## TASK GOAL:
Turn the text lines of the items into a JSON list of strings, one string per line, leaving out blank lines and the pictures.

Dataset items
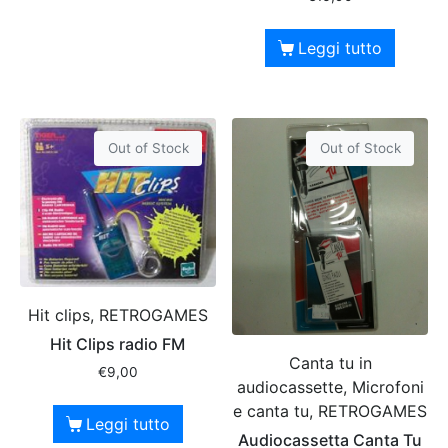
Leggi tutto
Out of Stock
Out of Stock
Hit clips, RETROGAMES
Hit Clips radio FM
Canta tu in
€
9,00
audiocassette, Microfoni
e canta tu, RETROGAMES
Leggi tutto
Audiocassetta Canta Tu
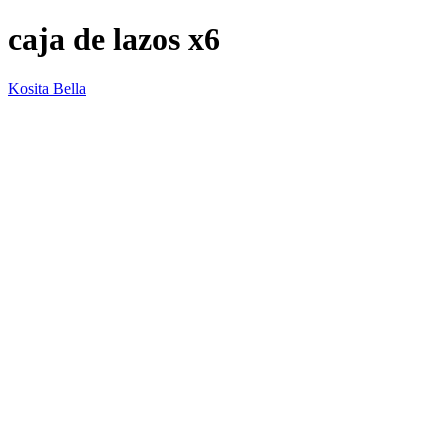
caja de lazos x6
Kosita Bella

## ANSWER TO THIS PROBLEM:
[
  "Leggi tutto",
  "Out of Stock",
  "Out of Stock",
  "Hit clips, RETROGAMES",
  "Hit Clips radio FM",
  "Canta tu in",
  "€",
  "9,00",
  "audiocassette, Microfoni",
  "e canta tu, RETROGAMES",
  "Leggi tutto",
  "Audiocassetta Canta Tu",
  "caja de lazos x6",
  "Kosita Bella"
]